● **Article**
Finally, the PUCO is continuing to review FirstEnergy's filing that addressed
upgrades to control room computer hardware and software and enhancements
to the
training of control room operators, before determining the next steps,
if any,
in the proceeding.
As
a result of
outages experienced in JCP&L's service area in 2002 and 2003, the NJBPU had
implemented reviews into JCP&L's service reliability. On March 29,
2004, the NJBPU adopted an MOU that set out specific tasks related to service
reliability to be performed by JCP&L and a timetable for completion and
endorsed JCP&L's ongoing actions to implement the MOU. On June 9, 2004,
the NJBPU approved a Stipulation that incorporates the final report of
a Special
Reliability Master who made recommendations on appropriate courses of action
necessary to ensure system-wide reliability. The Stipulation also incorporates
the Executive Summary and Recommendation portions of the final report of
a
focused audit of JCP&L's Planning and Operations and Maintenance programs
and practices (Focused Audit). A Final Order in the Focused Audit docket
was
issued by the NJBPU on July 23, 2004. On February 11, 2005,
JCP&L
met with the Ratepayer Advocate to discuss reliability improvements. JCP&L
continues to file compliance reports reflecting activities associated with
the
MOU and Stipulation.

● **Recorded information**

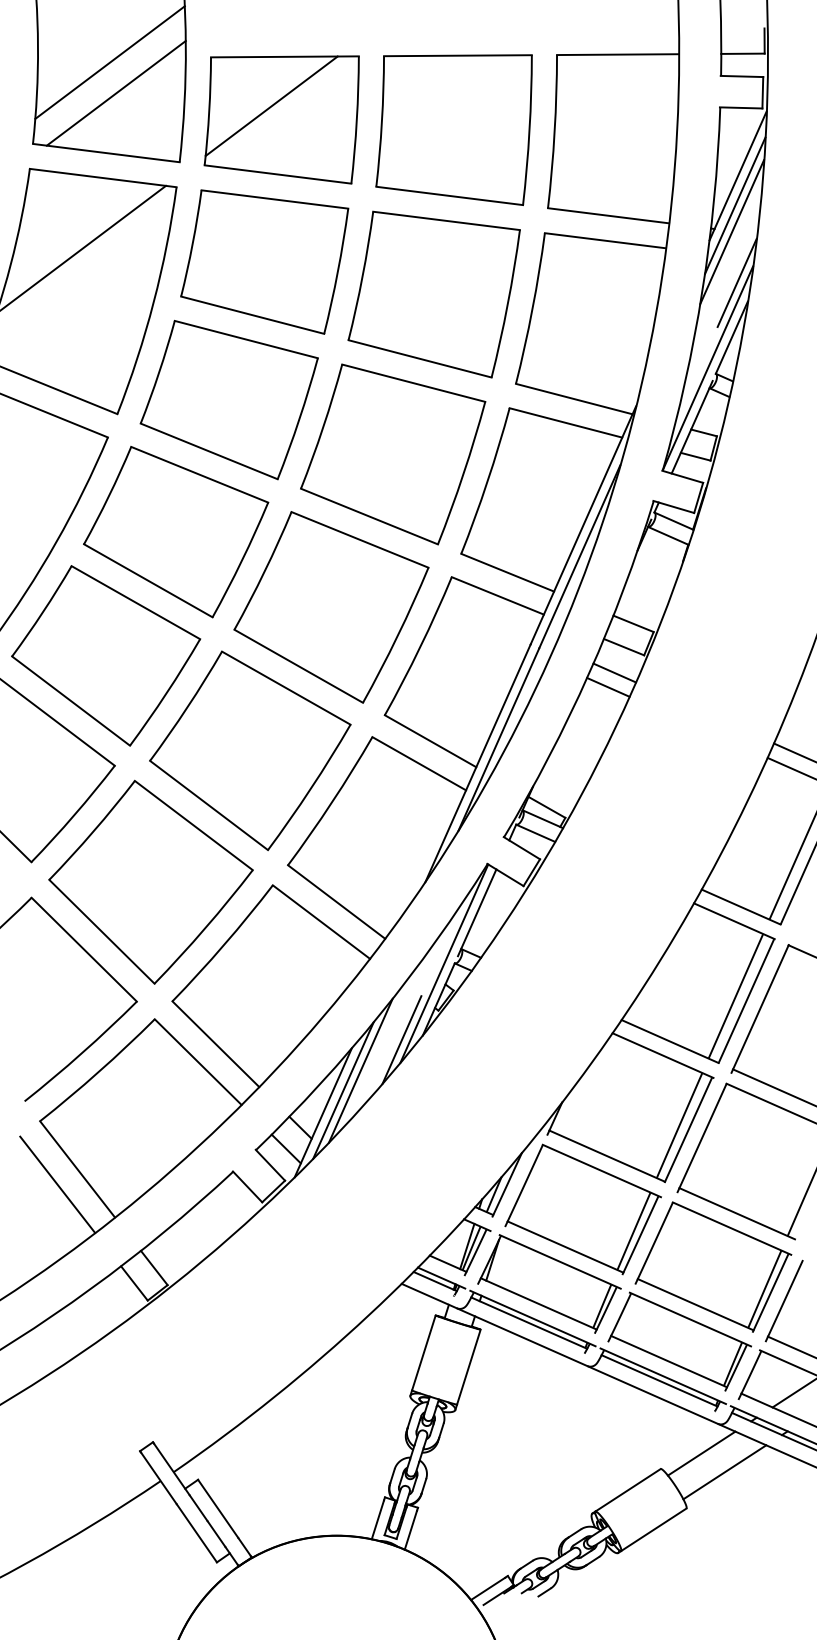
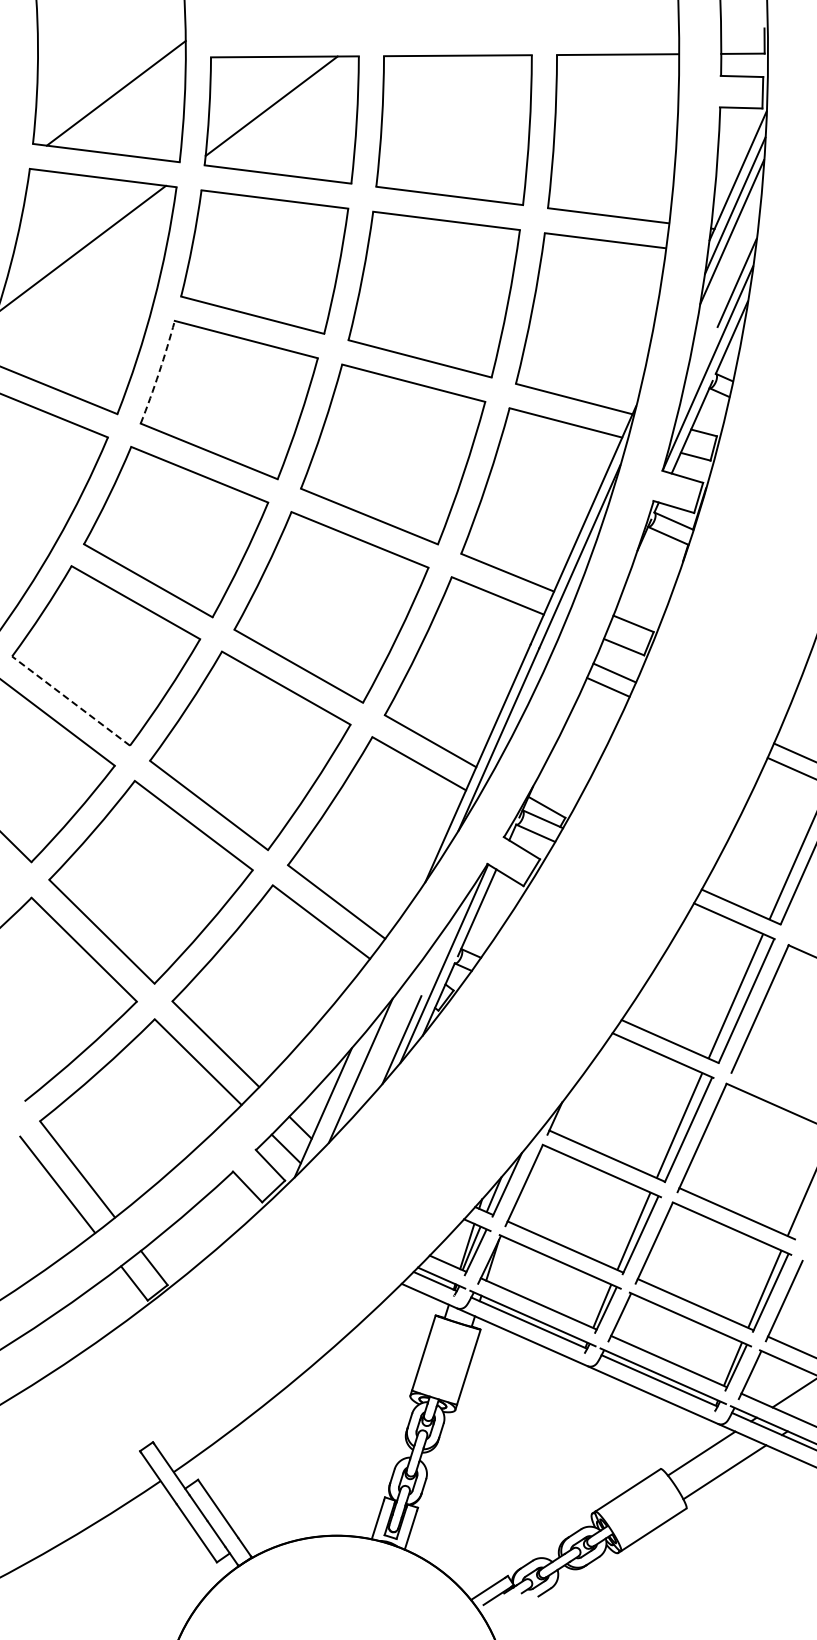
line at (109, 62): present -> none
arc at (159, 372): solid -> dashed
line at (71, 701): solid -> dashed
line at (773, 1087): present -> none
line at (343, 1090): present -> none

● **Work to do**
Reproduce the entire passage above on the PUCO review and JCP&L's service reliability word for word.

● **Final result**
Finally, the PUCO is continuing to review FirstEnergy's filing that addressed
upgrades to control room computer hardware and software and enhancements
to the
training of control room operators, before determining the next steps,
if any,
in the proceeding.
As
a result of
outages experienced in JCP&L's service area in 2002 and 2003, the NJBPU had
implemented reviews into JCP&L's service reliability. On March 29,
2004, the NJBPU adopted an MOU that set out specific tasks related to service
reliability to be performed by JCP&L and a timetable for completion and
endorsed JCP&L's ongoing actions to implement the MOU. On June 9, 2004,
the NJBPU approved a Stipulation that incorporates the final report of
a Special
Reliability Master who made recommendations on appropriate courses of action
necessary to ensure system-wide reliability. The Stipulation also incorporates
the Executive Summary and Recommendation portions of the final report of
a
focused audit of JCP&L's Planning and Operations and Maintenance programs
and practices (Focused Audit). A Final Order in the Focused Audit docket
was
issued by the NJBPU on July 23, 2004. On February 11, 2005,
JCP&L
met with the Ratepayer Advocate to discuss reliability improvements. JCP&L
continues to file compliance reports reflecting activities associated with
the
MOU and Stipulation.